FYI - Billy Bones is great on chicken too!


----------



## hawgeye (Mar 3, 2011)

Burksee said:


> FYI - Billy Bones is great on chicken too!
> View attachment 254652


When I started smoking I learned from "Spanky" on here. He turned me on to Billy Bones and I have never switched! Hard to beat Billy Bones on a pork butt smoked for 14 hours or so!


----------



## DirtySteve (Apr 9, 2006)

For your chicken brine in a salt and brown sugar brine overnight. The salt draws water into the meat and makes it really moist. I use 1 gal water 1 cup brown sugar and 2/3 cup kosher salt.

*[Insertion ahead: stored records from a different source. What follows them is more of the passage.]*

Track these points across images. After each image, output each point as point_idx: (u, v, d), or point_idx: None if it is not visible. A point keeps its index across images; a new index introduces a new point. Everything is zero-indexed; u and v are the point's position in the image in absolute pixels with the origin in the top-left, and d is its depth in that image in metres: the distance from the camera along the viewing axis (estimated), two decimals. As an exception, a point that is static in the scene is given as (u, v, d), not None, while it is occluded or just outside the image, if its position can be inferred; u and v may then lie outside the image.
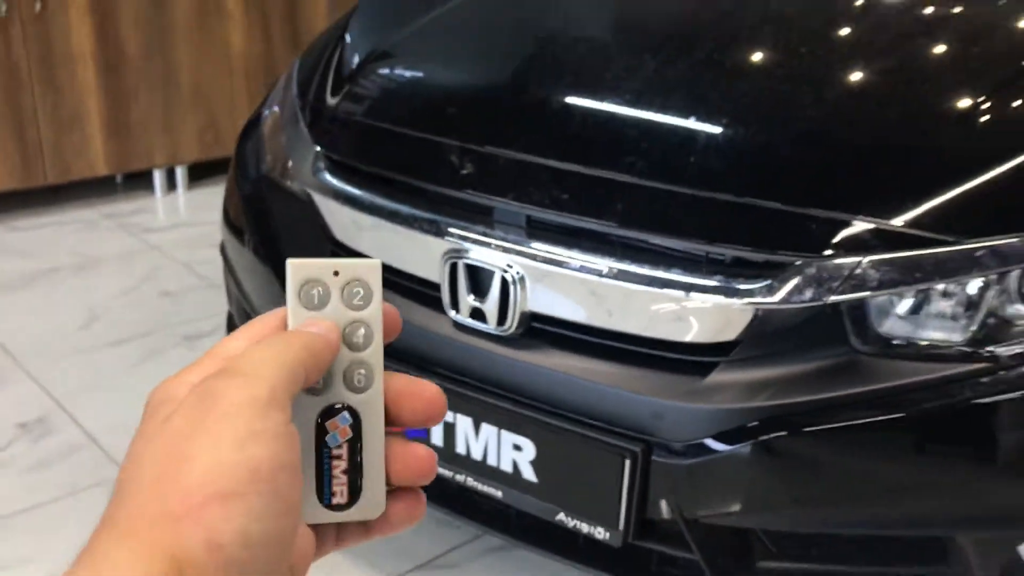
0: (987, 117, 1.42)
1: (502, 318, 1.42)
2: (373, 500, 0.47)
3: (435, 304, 1.49)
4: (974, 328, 1.26)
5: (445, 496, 1.53)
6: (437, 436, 1.47)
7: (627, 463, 1.32)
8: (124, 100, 3.47)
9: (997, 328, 1.25)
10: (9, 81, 3.21)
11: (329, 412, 0.46)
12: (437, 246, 1.47)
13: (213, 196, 3.23)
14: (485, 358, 1.44)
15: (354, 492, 0.47)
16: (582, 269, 1.37)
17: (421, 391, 0.48)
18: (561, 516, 1.40)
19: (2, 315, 2.74)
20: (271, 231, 1.80)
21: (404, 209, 1.53)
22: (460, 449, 1.46)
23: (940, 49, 1.63)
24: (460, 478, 1.48)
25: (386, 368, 0.48)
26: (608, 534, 1.36)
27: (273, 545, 0.40)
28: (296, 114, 1.84)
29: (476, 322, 1.44)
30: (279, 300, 0.60)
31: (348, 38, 1.95)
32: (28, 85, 3.25)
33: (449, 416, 1.46)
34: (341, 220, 1.63)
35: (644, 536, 1.38)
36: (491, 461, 1.44)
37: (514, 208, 1.45)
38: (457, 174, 1.53)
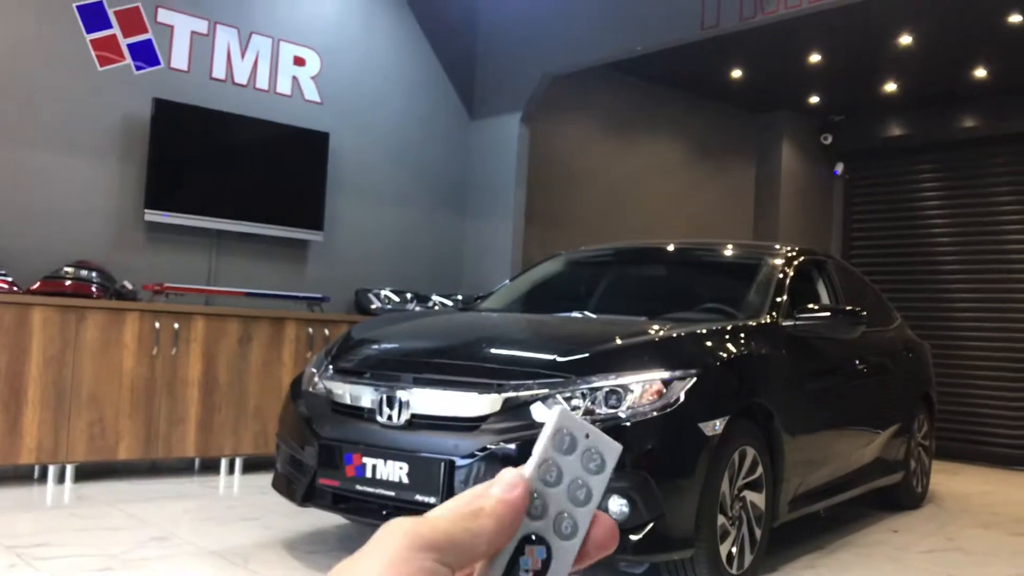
0: (617, 342, 3.50)
1: (399, 418, 3.37)
2: None
3: (372, 418, 3.45)
4: (589, 407, 3.21)
5: (360, 506, 3.35)
6: (368, 471, 3.33)
7: (443, 466, 3.19)
8: (212, 412, 5.54)
9: (592, 411, 3.21)
10: (148, 392, 5.32)
11: (532, 539, 0.51)
12: (375, 392, 3.47)
13: (261, 480, 5.16)
14: (392, 435, 3.37)
15: None
16: (432, 396, 3.35)
17: (602, 525, 0.53)
18: (417, 496, 3.23)
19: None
20: (308, 411, 3.79)
21: (364, 383, 3.56)
22: (378, 476, 3.32)
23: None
24: (373, 491, 3.32)
25: None
26: (437, 500, 3.18)
27: None
28: (323, 362, 3.92)
29: (389, 421, 3.39)
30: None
31: (351, 337, 4.10)
32: (158, 395, 5.35)
33: (375, 461, 3.33)
34: (340, 392, 3.64)
35: (452, 504, 3.19)
36: (390, 478, 3.30)
37: (408, 378, 3.47)
38: (382, 372, 3.57)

Stuff the chicken with a quartered apple,lemon and onion. 1 garlic clove and close it up with toothpicks. Season outside with watever you like.

Put some apple juice in your water pan and smoke on 240 until internal temp is 170. 

It will be the juiciest chicken you ever ate. It is even better cold the next day in your lunch.

Sometimes I will do 4 chickens at once and freeze pieces for lunches.


----------



## USMarine2001 (Feb 23, 2010)

I think overnight is too long 8 hrs max for me


----------



## bobberbill (Apr 5, 2011)

Jump down to the Cooking/bbq/what's cooking thread and enjoy. Lot's of good info, recepies, and discussions on smoking. Great pic's, too.


----------



## zimmzala (Oct 20, 2007)

I don't mind overnight with a brine. This is what I do. I boil 1 gallon of water with 1 cup brown sugar 1C kosher salt couple sprigs of fresh rosemary, thyme and sage, commonly known as poultry mix in Meijer. one package per bird, 1 gallon per 2 birds. Let the salt and brown sugar dissolve and the herbs release a good fragrance then pour into cooler with ice cold water to cover chicken. go to bed wake up next day. my minimum is 6 hours. Pull out chicken pat dry then rub with homemade rub and to the smoker until 190. why 190 the skin is better and with the brine the chicken won't dry out.


----------